Uh-oh! Terrible news for Hillary in new poll
How long will it take for Democrats to realize that Hillary Clinton is terrible candidate who will lead them to disaster in 2016? That is the key question that most of them are unable to face as the former first lady and disastrous secretary of state rides momentum (and her potential opponents’ fear of her retribution) toward the nomination. Once she is nominated in late July, 2016, they will be stuck with her, an act of God being the only out. So they have a year to think it over.
I will leave aside her terrible track record, her inability to speak extemporaneously without committing gaffes, her unappealing screech when excited, her inner arrogance and anger, and the ethical compromises as SecState that led her to destroy the email evidence that could have either exonerated or convicted her. What is of concern here is some terrible polling results over something she can do nothing about.
Jennifer Harper reports in the Washington Times:
…there’s a YouGov poll revealing what age Americans actually prefer. Less than 1 percent look to anyone over 70. And the rest of the numbers: 8 percent prefer a candidate from 60-69 years old, 9 percent want someone under 40, 38 percent preferred a candidate between 40 and 49 and 44 percent went for the 50-59 set.
Analyst William Jordan did the basic math here and reports that, essentially, 92 percent of the nation would like somebody under 60 on the ballot.
I am on the far side of the age 60 divide, so have no particular desire to see the wisdom that comes with age dismissed by popular opinion. But when it comes to politics, it is pretty clear that the federal government keeps repeating failures, and so new approaches are needed. There is a definite weariness among Americans, an ennui over the failed promises of the past.

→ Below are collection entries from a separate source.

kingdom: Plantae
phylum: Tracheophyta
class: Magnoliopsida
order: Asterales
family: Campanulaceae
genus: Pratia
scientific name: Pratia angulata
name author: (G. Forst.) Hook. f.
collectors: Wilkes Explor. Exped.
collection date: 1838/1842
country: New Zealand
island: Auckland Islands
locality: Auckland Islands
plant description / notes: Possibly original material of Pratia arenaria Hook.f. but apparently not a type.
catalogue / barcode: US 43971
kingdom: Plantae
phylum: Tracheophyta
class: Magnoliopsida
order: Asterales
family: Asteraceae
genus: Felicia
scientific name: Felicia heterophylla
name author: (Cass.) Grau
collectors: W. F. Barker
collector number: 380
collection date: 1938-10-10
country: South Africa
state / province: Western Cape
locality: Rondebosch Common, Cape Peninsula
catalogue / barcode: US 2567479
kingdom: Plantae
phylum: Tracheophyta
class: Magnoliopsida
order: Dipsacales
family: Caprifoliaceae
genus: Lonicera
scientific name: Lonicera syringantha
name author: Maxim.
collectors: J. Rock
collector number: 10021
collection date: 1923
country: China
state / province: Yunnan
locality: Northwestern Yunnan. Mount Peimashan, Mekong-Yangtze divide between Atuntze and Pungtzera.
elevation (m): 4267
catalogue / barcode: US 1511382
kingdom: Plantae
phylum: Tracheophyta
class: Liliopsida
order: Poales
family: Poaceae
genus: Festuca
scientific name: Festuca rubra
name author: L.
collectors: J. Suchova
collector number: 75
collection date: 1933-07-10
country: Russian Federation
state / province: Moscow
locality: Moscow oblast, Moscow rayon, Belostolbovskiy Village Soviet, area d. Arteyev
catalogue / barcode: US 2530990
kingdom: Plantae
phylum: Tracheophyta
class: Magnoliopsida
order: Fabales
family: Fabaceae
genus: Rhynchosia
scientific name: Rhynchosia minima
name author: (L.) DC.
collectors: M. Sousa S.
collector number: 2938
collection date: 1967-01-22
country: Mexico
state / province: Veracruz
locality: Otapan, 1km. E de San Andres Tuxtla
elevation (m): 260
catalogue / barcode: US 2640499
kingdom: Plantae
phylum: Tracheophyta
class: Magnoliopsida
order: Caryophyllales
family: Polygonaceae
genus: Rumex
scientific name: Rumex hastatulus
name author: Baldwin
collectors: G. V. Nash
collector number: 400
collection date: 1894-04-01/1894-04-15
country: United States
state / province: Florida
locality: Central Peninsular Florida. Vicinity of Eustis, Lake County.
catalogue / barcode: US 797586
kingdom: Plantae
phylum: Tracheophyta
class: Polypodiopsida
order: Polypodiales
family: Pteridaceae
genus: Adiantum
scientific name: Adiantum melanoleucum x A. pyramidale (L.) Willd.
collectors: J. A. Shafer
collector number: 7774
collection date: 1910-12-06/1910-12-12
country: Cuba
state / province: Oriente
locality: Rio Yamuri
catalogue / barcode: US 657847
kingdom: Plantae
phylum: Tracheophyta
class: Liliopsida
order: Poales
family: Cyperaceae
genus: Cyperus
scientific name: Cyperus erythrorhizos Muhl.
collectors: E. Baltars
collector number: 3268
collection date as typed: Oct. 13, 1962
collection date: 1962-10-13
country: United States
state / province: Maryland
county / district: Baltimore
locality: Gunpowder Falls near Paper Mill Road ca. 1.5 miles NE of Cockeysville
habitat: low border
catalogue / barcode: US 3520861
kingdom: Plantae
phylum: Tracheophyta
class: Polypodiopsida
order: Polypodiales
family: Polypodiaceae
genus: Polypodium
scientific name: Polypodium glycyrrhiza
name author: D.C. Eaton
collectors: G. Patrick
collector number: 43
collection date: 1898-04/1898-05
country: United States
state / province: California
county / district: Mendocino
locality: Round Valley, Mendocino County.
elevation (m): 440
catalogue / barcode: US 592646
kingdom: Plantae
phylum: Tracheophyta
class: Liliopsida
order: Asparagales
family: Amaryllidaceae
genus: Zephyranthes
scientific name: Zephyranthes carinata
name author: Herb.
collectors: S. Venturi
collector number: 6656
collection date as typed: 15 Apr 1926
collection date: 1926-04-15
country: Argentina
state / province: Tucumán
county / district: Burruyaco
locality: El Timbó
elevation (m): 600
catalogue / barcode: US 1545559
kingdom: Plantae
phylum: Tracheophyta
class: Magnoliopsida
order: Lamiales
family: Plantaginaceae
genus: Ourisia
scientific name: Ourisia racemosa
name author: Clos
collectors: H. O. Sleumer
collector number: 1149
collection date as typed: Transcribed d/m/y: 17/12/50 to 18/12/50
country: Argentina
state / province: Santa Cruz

And nothing says the past like Hillary, who entered the White House as first lady a quarter of a century ago as “co-president” (until unfavorable polling told the Clinton War Room” to drop the phrase).
Hillary can try to ditch her husband’s (and her own expressed) immigration policies, but without her marriage, who would even think of her as a potential candidate, much less a lock-in for the nomination?
Face it: Hillary is old, old, old, the candidate of the last millennium. Face lifts, baggy clothes, and her own insistence that being a granny matters somehow, will not change that perception. And 92 percent of Americans want something different.